2. Immunosuppressed with severe lymphocytopenia and bone marrow depression.
3. Instead of chemotherapy at the time of bone marrow transplantation, 20% to 50% of the patient will develop Acute GVHD.
4. 20% to 40% of these patients will die of GVHD or infection.
   

   GVHD outcome in the patient

Classification of the graft versus host disease (GVHD):

Graft versus Host disease is of two types:

1. Acute disease (Acute GVHD).
2. Chronic disease (Chronic GVHD).
   

Acute Graft VS host disease (GVHD):

It occurs in the first 1-2 months after transplantation (first 100 days).

Any organ may be involved, and the main problem is the immune system’s involvement and epithelium of skin, liver, and intestine.

Infections are prevalent.

Signs and Symptoms

1. GVHD causes an inflammatory response. Post transfusion symptoms start within 3 to 30 days after the transfusion.
2. Skin shows generalized rashes.
3. Liver: – There is bile duct destruction, and the patient develops jaundice.
4. Intestine: – There is mucosal ulceration of the gut, and patients may develop bloody diarrhea. 

Chronic graft versus host disease (GVHD):

It appears after at least 2-3 months after transplantation.

This may follow acute or insidious onset. 

Signs and Symptoms

1. The chronic form looks like collagen vascular disease with skin changes such as erythema and cutaneous ulcers.
2. There is extensive cutaneous injury and maybe fibrosis in the dermis.

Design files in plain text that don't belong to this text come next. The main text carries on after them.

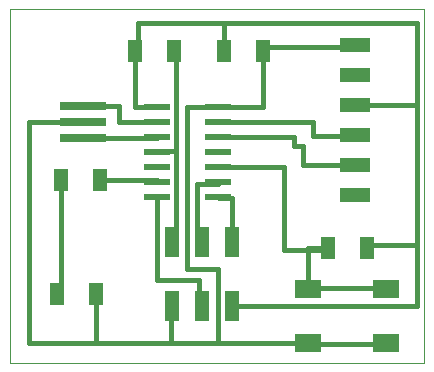
<source format=gtl>
G75*
%MOIN*%
%OFA0B0*%
%FSLAX25Y25*%
%IPPOS*%
%LPD*%
%AMOC8*
5,1,8,0,0,1.08239X$1,22.5*
%
%ADD10C,0.00000*%
%ADD11R,0.08700X0.02400*%
%ADD12R,0.10000X0.05000*%
%ADD13R,0.05000X0.10000*%
%ADD14R,0.15354X0.03150*%
%ADD15R,0.05000X0.07500*%
%ADD16R,0.09000X0.06000*%
%ADD17C,0.01000*%
%ADD18C,0.01600*%
D10*
X0001000Y0001000D02*
X0001000Y0119110D01*
X0138795Y0119110D01*
X0138795Y0001000D01*
X0001000Y0001000D01*
D11*
X0049884Y0056512D03*
X0049884Y0061512D03*
X0049884Y0066512D03*
X0049884Y0071512D03*
X0049884Y0076512D03*
X0049884Y0081512D03*
X0049884Y0086512D03*
X0070384Y0086512D03*
X0070384Y0081512D03*
X0070384Y0076512D03*
X0070384Y0071512D03*
X0070384Y0066512D03*
X0070384Y0061512D03*
X0070384Y0056512D03*
D12*
X0115882Y0056984D03*
X0115882Y0066984D03*
X0115882Y0076984D03*
X0115882Y0086984D03*
X0115882Y0096984D03*
X0115882Y0106984D03*
D13*
X0074858Y0041512D03*
X0064858Y0041512D03*
X0054858Y0041512D03*
X0054858Y0020016D03*
X0064858Y0020016D03*
X0074858Y0020016D03*
D14*
X0025134Y0075921D03*
X0025134Y0081236D03*
X0025134Y0086551D03*
D15*
X0042531Y0104937D03*
X0055531Y0104937D03*
X0072059Y0104937D03*
X0085059Y0104937D03*
X0031043Y0061984D03*
X0018043Y0061984D03*
X0016469Y0023992D03*
X0029469Y0023992D03*
X0106862Y0039543D03*
X0119862Y0039543D03*
D16*
X0126283Y0025748D03*
X0126283Y0007748D03*
X0100283Y0007748D03*
X0100283Y0025748D03*
D17*
X0070534Y0055912D02*
X0070384Y0056512D01*
X0070384Y0086512D02*
X0074134Y0086512D01*
X0085059Y0104937D02*
X0086734Y0106312D01*
X0016534Y0024412D02*
X0016469Y0023992D01*
D18*
X0016534Y0024412D02*
X0018043Y0024412D01*
X0018043Y0061984D01*
X0031043Y0061984D02*
X0049884Y0061984D01*
X0049884Y0061512D01*
X0049884Y0056512D02*
X0049884Y0028559D01*
X0049819Y0030921D01*
X0049884Y0028559D02*
X0063992Y0028559D01*
X0063992Y0020016D01*
X0064858Y0020016D01*
X0054858Y0020016D02*
X0054543Y0020016D01*
X0054543Y0007748D01*
X0070291Y0007748D01*
X0070291Y0032496D01*
X0059858Y0032496D01*
X0059858Y0086512D01*
X0070384Y0086512D01*
X0074134Y0086512D02*
X0085059Y0086512D01*
X0085059Y0104937D01*
X0086734Y0106312D02*
X0115882Y0106312D01*
X0115882Y0106984D01*
X0136433Y0114386D02*
X0072059Y0114386D01*
X0043520Y0114386D01*
X0043520Y0104937D01*
X0042531Y0104937D01*
X0042531Y0086512D01*
X0049884Y0086512D01*
X0049884Y0081512D02*
X0049884Y0081315D01*
X0037220Y0081315D01*
X0037220Y0086551D01*
X0025134Y0086551D01*
X0025134Y0081236D02*
X0007299Y0081236D01*
X0007299Y0007748D01*
X0029469Y0007748D01*
X0054543Y0007748D01*
X0070291Y0007748D02*
X0100283Y0007748D01*
X0100213Y0007299D02*
X0126984Y0007299D01*
X0136433Y0020016D02*
X0136433Y0040370D01*
X0136433Y0086984D01*
X0115882Y0086984D01*
X0115882Y0076984D02*
X0115882Y0076591D01*
X0101787Y0076591D01*
X0101787Y0081512D01*
X0070384Y0081512D01*
X0070384Y0076512D02*
X0095488Y0076512D01*
X0095488Y0073441D01*
X0098638Y0073441D01*
X0098638Y0067142D01*
X0115882Y0067142D01*
X0115882Y0066984D01*
X0092339Y0066512D02*
X0092339Y0038795D01*
X0106862Y0038795D01*
X0106862Y0039543D01*
X0100283Y0039543D01*
X0100283Y0025748D01*
X0100213Y0026197D02*
X0125409Y0026197D01*
X0136433Y0020016D02*
X0074858Y0020016D01*
X0074858Y0041512D02*
X0074858Y0055912D01*
X0070534Y0055912D01*
X0070384Y0060843D02*
X0070384Y0061512D01*
X0070384Y0060843D02*
X0063205Y0060843D01*
X0063205Y0041512D01*
X0064858Y0041512D01*
X0056118Y0041512D02*
X0056118Y0071866D01*
X0056118Y0104937D01*
X0055531Y0104937D01*
X0072059Y0104937D02*
X0072059Y0114386D01*
X0049884Y0076512D02*
X0049884Y0075921D01*
X0025134Y0075921D01*
X0049884Y0071866D02*
X0049884Y0071512D01*
X0049884Y0071866D02*
X0056118Y0071866D01*
X0070384Y0066512D02*
X0092339Y0066512D01*
X0119862Y0040370D02*
X0119862Y0039543D01*
X0119862Y0040370D02*
X0136433Y0040370D01*
X0136433Y0086984D02*
X0136433Y0114386D01*
X0056118Y0041512D02*
X0054858Y0041512D01*
X0029469Y0023992D02*
X0029469Y0007748D01*
M02*

</source>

There is desquamation and blister formation.
3. The liver shows chronic liver disease like cholestatic jaundice, and alkaline phosphates level is raised. This is due to bile duct degeneration and cholestasis.
4. Gastrointestinal tract:- The patient may have abdominal pain and diarrhea with life-threatening electrolytes imbalance. There may be esophageal stricture.
5. Recurrent infections are also common.
   

Treatment

1. Immunosuppressive therapy: The most effective treatment to prevent acute GVHD is a combination of methotrexate and cyclosporin. While treatment of established GVHD is with methylprednisolone, cyclosporin, and or anti-thymocyte globulin. 
2. Careful HLA typing is needed.
3. Removal of the mature T – lymphocytes from the graft.

Important

If donor T lymphocytes from bone marrow are depleted, then GVHD will be prevented.